All scripts use inline dependency declarations (auto-installed via uv run):

Package Version Used By
weaviate-client >=4.19.2 All scripts
weaviate-agents >=1.2.0 ask.py, query_search.py
typer >=0.21.0 All scripts

Weaviate Cookbooks

Weaviate cookbooks are implementation guides for building full-stack AI applications with Weaviate. All cookbooks are in the skills/weaviate-cookbooks/ skill.

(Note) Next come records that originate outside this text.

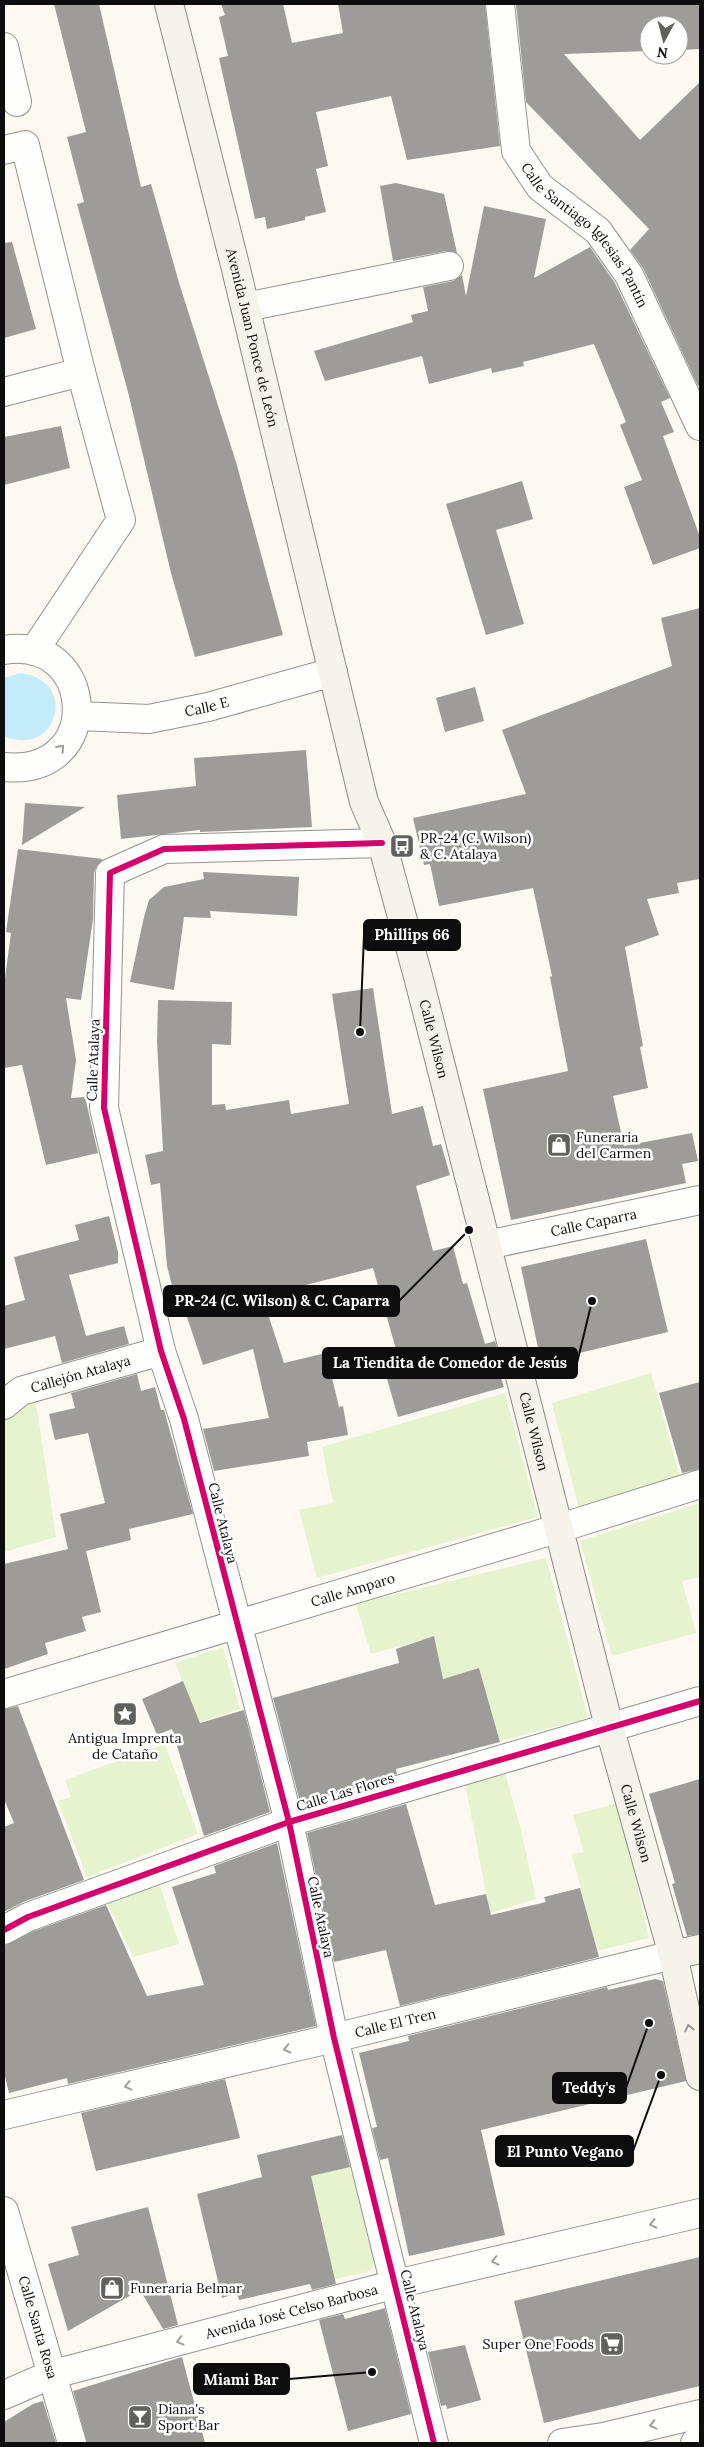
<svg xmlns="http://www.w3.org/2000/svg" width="704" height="2447" font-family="Lora,serif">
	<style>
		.green { fill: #e7f2cf }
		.water { fill: #c4ebf9 }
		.building { fill: #9e9c98 }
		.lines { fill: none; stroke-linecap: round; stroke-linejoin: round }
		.minor-casing { stroke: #949390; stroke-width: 30 }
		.tertiary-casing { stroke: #949390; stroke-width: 30 }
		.secondary-casing { stroke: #8b8a87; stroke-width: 30 }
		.minor { stroke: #fefefd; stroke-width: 28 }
		.tertiary { stroke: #fefefd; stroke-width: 28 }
		.secondary { stroke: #f5f3ea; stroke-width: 28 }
		.cycleway-casing { stroke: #fff; stroke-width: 9 }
		.cycleway { stroke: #d6006c; stroke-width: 6 }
		.oneway { stroke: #9e9e9d }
		.oneway2 { stroke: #989792 }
		.labels { text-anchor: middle; stroke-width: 5; stroke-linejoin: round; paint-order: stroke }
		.street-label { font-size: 14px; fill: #0d0d0d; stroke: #fff }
		.poi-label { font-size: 14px; fill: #0d0d0d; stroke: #fff; text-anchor: start }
		.leader { fill: none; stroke: #0d0d0d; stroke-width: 2 }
		.callout-dot { fill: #0d0d0d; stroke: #fff; stroke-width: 2 }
		.callout { fill: #0d0d0d; stroke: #0d0d0d; stroke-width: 2 }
		.callout-label { font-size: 15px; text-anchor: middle; font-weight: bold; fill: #fff }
	</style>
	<rect width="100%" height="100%" fill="#fbf9f2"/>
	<path class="green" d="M651 1373 680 1477 579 1509 552 1403Z
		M505 1393 538 1517 317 1578 299 1510 333 1503 322 1447Z
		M27 1401 36 1402 56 1537 4 1552V1415Z
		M700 1503V1577L682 1581 696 1633 612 1656 580 1541Z
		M546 1558 588 1718 500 1741 479 1668 443 1679 433 1637 371 1654 356 1604Z
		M223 1647 240 1709 199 1722 175 1663Z
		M165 1744 198 1834 87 1877 58 1801 71 1797 65 1780Z
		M504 1769 521 1830 536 1899 490 1913 465 1783Z
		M618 1803 649 1938 597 1951 572 1854 584 1852 573 1815Z
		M158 1880 179 1944 133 1957 105 1898Z
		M356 2165 377 2260 369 2271 335 2279 311 2176Z"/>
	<path class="water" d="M20 673C80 680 57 759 4 736V678Z"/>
	<path class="building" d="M54 4H99L141 187 151 184 180 286 236 462 283 635 195 657 171 573 128 392 77 204 84 202 67 137 86 132Z
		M221 4H283L292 43 343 33 338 4H485L500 146 407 160 391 96 316 112 328 166 316 169 326 212 305 217V220L267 229 265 217 255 219 219 58 228 56 219 17 225 15Z
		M516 4H700V49L679 50V25H649V51L564 54 640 140 700 82V385L698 386 643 268 630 250 649 229 526 102Z
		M396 183 444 194 457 253 446 251 393 261 380 186Z
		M484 206 546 219 534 278 590 247 615 283 670 398 661 402 674 432 663 436 700 537V548L653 565 624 487 642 480 620 425 626 422 594 344 523 362 524 366 492 373 491 368 429 384 422 356 325 381 314 351 413 322 411 315 428 311 423 287 453 281 462 275 466 296Z
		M12 242 36 329 4 338V243Z
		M61 426 70 468 4 485V437Z
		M522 481 533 519 496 530 524 624 486 635 446 504Z
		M700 608V879L677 883 679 893 647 899 659 935 625 947 643 1046 640 1047 648 1088 613 1096 624 1146 692 1133 698 1161 682 1164 686 1183 511 1220 483 1089 568 1071 550 977 552 976 533 888 439 906 430 864 424 865 413 818 526 794 502 730 672 666 661 618Z
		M475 687 484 721 445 732 436 698Z
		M306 750 312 827 200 832V830L121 839 117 795 196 786 194 758Z
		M25 803 85 807 22 845Z
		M18 849 103 859 97 865 94 873 93 919 81 1000 66 998 76 1060 71 1098 85 1097 98 1153 46 1165 22 1065 4 1068V986L11 933 6 932Z
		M203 872 299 877 297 916 210 911 211 918 184 917 174 990 130 982 144 917 149 900 164 887 204 879Z
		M373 988 392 1114 423 1106 433 1146 441 1144 450 1175 416 1186 433 1251 453 1246 463 1284 467 1283 485 1344 495 1341 503 1371 499 1372 504 1387 398 1417 385 1372 401 1367 373 1268 262 1296 284 1363 326 1353 339 1407 343 1406 348 1435 307 1442 309 1456 214 1471 203 1429 269 1418 253 1349 203 1365 184 1308 178 1309 167 1266 160 1183 151 1185 145 1155 163 1151 157 1042 158 1000 232 1002 231 1045 212 1044V1105L225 1104 226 1110 289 1100 291 1114 349 1104 332 994Z
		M109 1216 118 1252V1263L69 1275 86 1336 124 1326 129 1344 62 1363 55 1336 4 1349V1306L25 1300 14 1257 79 1240 75 1225Z
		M646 1239 668 1332 541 1362 521 1267Z
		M137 1374 141 1391 155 1387 161 1410H164L193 1514 129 1529 131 1540 86 1551 101 1612 82 1617 86 1631 45 1643 48 1654 4 1669V1564L68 1549 60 1514 105 1503 88 1433 55 1440 49 1414 75 1408 71 1393Z
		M700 1382V1469L682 1473 659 1393Z
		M434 1636 443 1679 479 1668 500 1742 396 1769 397 1774 300 1802 273 1698 399 1663 396 1649Z
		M183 1681 200 1723 244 1710 270 1812 204 1836 172 1729 157 1735 142 1699Z
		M18 1706 84 1880 23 1902 4 1912V1827L14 1823 4 1799V1709Z
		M700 1779V1934L687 1936 672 1884 675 1883 649 1794Z
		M406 1804 435 1905 486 1894 491 1915 546 1902 544 1897 580 1888 599 1957 400 2006 386 1950 334 1962 307 1833Z
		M277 1843 316 2026 68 2084 67 2078 9 2093 4 2072V1946L34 1931 106 1905 147 1996 204 1985 172 1887 216 1873 214 1866Z
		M655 1979 663 1981 686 2081 481 2130 505 2235 409 2256 388 2158 380 2160 372 2128 377 2127 359 2053 409 2041 408 2036 607 1987 608 1990Z
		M225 2079 240 2138 96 2171 81 2113Z
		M342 2135 350 2167 311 2176 336 2284 312 2290 310 2284 239 2300 237 2293 222 2298 197 2194 262 2177 257 2155Z
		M148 2207 178 2325 163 2329 140 2290 68 2331 48 2264 79 2255 71 2227Z
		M700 2257V2386L544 2423 514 2301Z
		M385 2308 411 2414 348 2431 319 2320 343 2314 345 2319Z
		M465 2345 481 2400 447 2409 446 2405 441 2406 428 2352Z
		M182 2357 205 2443H87L73 2391Z
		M43 2401 56 2443H4V2422L33 2404Z"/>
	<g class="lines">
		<defs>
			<g id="minor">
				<path id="s1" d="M500 4 516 151 540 187 598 231 629 275 700 426"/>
				<path d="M4 47 17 102"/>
				<path d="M4 150 25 145 81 372 121 520 34 651"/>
				<path d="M246 307 449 266"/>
				<path d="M4 392 81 372"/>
				<path d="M4 650C97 635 105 777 4 767"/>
				<path id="s2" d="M78 716 149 719 208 707 333 672"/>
				<path d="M382 843 164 849 110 873 104 1108 161 1351 184 1419 289 1822 334 2038 434 2443"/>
				<path id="s3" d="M487 1245 700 1200"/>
				<path id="s4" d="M4 1405 21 1391 161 1351"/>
				<path id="s5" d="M4 1694 560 1528 700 1484"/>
				<path d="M4 1930 28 1917 289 1822 700 1701"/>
				<path id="s6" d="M4 2115 334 2038 673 1955"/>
				<path id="s7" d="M4 2211 72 2443"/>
			</g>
			<g id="tertiary">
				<path id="s8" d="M4 2395 50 2375 396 2284 700 2213"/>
				<path d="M562 2443 603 2437 700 2414"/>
				<path d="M695 2443 700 2442"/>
			</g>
			<g id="secondary">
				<path id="s9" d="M169 4 235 265 364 802 382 843 419 980 609 1726 673 1955 700 2076"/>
				<path d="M673 1955 700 1949"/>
			</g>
		</defs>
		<use href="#minor" class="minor-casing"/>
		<use href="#tertiary" class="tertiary-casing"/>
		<use href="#secondary" class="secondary-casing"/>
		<use href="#minor" class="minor"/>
		<use href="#tertiary" class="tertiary"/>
		<use href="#secondary" class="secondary"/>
		<defs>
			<path id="cycleway" d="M382 843 164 849 110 873 104 1108 161 1351 184 1419 289 1822 334 2038 434 2443
				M4 1930 28 1917 289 1822 700 1701"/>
		</defs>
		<use href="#cycleway" class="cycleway-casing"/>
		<use href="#cycleway" class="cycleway"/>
	</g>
	<defs><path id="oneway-chevron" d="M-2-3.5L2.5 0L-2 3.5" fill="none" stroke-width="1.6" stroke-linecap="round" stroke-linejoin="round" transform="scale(1.25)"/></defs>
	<g class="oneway">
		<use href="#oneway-chevron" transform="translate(61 748) rotate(-48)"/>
		<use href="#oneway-chevron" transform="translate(287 2049) rotate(167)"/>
		<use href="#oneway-chevron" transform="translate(128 2086) rotate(167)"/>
		<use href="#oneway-chevron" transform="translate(653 2224) rotate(167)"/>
		<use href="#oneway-chevron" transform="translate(495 2261) rotate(167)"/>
		<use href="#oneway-chevron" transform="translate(180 2341) rotate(165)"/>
		<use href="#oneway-chevron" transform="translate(653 2425) rotate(167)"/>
	</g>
	<use class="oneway2" href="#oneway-chevron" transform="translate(689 2028) rotate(-103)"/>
	<defs>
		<symbol id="bus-square" viewBox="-11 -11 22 22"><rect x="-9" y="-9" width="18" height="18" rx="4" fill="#60605d" stroke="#fff"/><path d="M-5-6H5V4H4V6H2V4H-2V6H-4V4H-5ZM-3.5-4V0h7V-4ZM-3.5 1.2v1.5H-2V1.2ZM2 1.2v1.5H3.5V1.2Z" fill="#fff"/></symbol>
		<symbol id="shop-square" viewBox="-11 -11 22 22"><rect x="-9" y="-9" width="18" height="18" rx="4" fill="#60605d" stroke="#fff"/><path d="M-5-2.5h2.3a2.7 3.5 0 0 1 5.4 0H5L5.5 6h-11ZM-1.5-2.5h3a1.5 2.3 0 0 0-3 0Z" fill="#fff"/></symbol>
		<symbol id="sight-square" viewBox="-11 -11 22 22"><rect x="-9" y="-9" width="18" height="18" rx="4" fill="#60605d" stroke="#fff"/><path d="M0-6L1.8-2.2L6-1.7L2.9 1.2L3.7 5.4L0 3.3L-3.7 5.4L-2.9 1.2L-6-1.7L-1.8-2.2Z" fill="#fff"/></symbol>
		<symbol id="supermarket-square" viewBox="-11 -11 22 22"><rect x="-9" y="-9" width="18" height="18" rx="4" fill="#60605d" stroke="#fff"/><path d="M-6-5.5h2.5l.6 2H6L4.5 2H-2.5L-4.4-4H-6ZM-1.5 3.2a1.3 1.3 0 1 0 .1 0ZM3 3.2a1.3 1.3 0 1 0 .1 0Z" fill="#fff"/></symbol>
		<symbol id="bar-square" viewBox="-11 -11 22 22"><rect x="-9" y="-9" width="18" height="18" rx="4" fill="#60605d" stroke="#fff"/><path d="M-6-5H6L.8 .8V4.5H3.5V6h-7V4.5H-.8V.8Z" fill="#fff"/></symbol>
	</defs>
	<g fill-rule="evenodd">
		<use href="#bus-square" x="388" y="832" width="28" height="28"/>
		<use href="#shop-square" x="545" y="1131" width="28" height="28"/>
		<use href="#sight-square" x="111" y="1700" width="28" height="28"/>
		<use href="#shop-square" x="98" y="2274" width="28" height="28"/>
		<use href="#supermarket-square" x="598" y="2330" width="28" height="28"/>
		<use href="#bar-square" x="126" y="2403" width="28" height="28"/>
	</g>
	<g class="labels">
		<g class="street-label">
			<text dy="5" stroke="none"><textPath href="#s1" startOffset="258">Calle Santiago Iglesias Pantín</textPath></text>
			<text dy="5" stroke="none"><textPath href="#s9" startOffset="344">Avenida Juan Ponce de León</textPath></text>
			<text dy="5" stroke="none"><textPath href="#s2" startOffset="130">Calle E</textPath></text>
			<text dy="5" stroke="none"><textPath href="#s9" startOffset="1069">Calle Wilson</textPath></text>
			<text transform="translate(93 1060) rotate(-88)" y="5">Calle Atalaya</text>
			<text dy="5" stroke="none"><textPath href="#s3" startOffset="109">Calle Caparra</textPath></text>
			<text dy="5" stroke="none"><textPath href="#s4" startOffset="84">Callejón Atalaya</textPath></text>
			<text dy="5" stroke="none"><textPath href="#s9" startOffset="1474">Calle Wilson</textPath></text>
			<text transform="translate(223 1523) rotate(76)" y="5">Calle Atalaya</text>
			<text dy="5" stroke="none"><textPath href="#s5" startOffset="364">Calle Amparo</textPath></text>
			<text transform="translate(345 1792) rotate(-17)" y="5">Calle Las Flores</text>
			<text dy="5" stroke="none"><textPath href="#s9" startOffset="1879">Calle Wilson</textPath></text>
			<text transform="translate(321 1917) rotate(78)" y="5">Calle Atalaya</text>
			<text dy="5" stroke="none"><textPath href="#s6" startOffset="402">Calle El Tren</textPath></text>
			<text transform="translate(415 2310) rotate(76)" y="5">Calle Atalaya</text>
			<text dy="5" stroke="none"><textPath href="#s8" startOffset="300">Avenida José Celso Barbosa</textPath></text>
			<text dy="5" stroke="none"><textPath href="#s7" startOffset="121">Calle Santa Rosa</textPath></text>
		</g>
		<g class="poi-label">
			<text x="420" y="843">PR-24 (C. Wilson)<tspan x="420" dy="16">&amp; C. Atalaya</tspan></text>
			<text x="576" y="1142">Funeraria<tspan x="576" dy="16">del Carmen</tspan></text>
			<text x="125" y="1743" text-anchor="middle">Antigua Imprenta<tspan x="125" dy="16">de Cataño</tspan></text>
			<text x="130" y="2293">Funeraria Belmar</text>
			<text x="594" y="2349" text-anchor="end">Super One Foods</text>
			<text x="158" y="2414">Diana's<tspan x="158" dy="16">Sport Bar</tspan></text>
		</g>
	</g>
	<path class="leader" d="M360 1032L364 935M469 1230L399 1301M592 1301L577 1363M649 2023L626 2088M661 2075L633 2151M372 2372L289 2379"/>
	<g class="callout-dot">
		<circle cx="360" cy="1032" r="5"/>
		<circle cx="469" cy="1230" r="5"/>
		<circle cx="592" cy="1301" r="5"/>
		<circle cx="649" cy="2023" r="5"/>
		<circle cx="661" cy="2075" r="5"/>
		<circle cx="372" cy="2372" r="5"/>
	</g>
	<g class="callout">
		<rect x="364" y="920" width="96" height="30" rx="5"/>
		<rect x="164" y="1286" width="235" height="30" rx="5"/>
		<rect x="323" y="1348" width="254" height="30" rx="5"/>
		<rect x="553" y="2073" width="73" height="30" rx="5"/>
		<rect x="496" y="2136" width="137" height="30" rx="5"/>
		<rect x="194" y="2364" width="95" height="30" rx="5"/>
	</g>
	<g class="callout-label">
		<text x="412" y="940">Phillips 66</text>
		<text x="282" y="1306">PR-24 (C. Wilson) &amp; C. Caparra</text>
		<text x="450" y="1368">La Tiendita de Comedor de Jesús</text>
		<text x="589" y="2093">Teddy's</text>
		<text x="565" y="2157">El Punto Vegano</text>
		<text x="241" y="2385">Miami Bar</text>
	</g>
	<rect width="704" height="2447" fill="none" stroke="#0d0d0d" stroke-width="10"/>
	<g transform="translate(664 40) rotate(187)"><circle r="24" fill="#ffffff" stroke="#9e9e9e"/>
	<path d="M0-4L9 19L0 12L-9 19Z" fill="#60605d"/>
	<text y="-8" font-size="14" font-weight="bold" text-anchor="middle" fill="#0d0d0d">N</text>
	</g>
</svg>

For full details and best practices, see the linked references.

  • Query Agent Chatbot: Build a full-stack chatbot using Weaviate Query Agent with streaming and chat history support.
  • Data Explorer: Build a full-stack data explorer app with sorting, keyword search, and tabular data view.
  • Basic RAG: Implement basic retrieval and generation with Weaviate — covers vector, keyword, hybrid, and image search.
  • Advanced RAG: Extend basic RAG with query rewriting, decomposition, LLM-created filters, and re-ranking.
  • Multimodal RAG (PDF): Build a multimodal RAG system for PDF documents using Weaviate Embeddings (ModernVBERT/colmodernvbert) and Ollama with Qwen3-VL for generation.
  • Basic Agent: Build tool-calling AI agents with structured outputs using DSPy.
  • Agentic RAG: Build RAG-powered AI agents combining retrieval with agent logic — covers naive RAG tools, hierarchical RAG, vector DB memory, and Weaviate Query Agent.

Optional Frontend Guide

  • Frontend Interface: Build a Next.js frontend (App Router, Tailwind v4, shadcn/ui) to interact with Weaviate backends.

Contributing

For full guidelines, see CONTRIBUTING.md.

Adding a Reference

  1. Create a new .md file in skills/<skill-name>/references/.
  2. Include usage, parameters, examples, and prerequisites.
  3. Link the new reference from the skill's SKILL.md.

Creating a New Skill

  1. Create directory: mkdir -p skills/my-skill/references
  2. Add a SKILL.md with YAML frontmatter (name, description) and reference links.
  3. Add reference markdown files in references/.

Skills follow the Agent Skills Open Standard.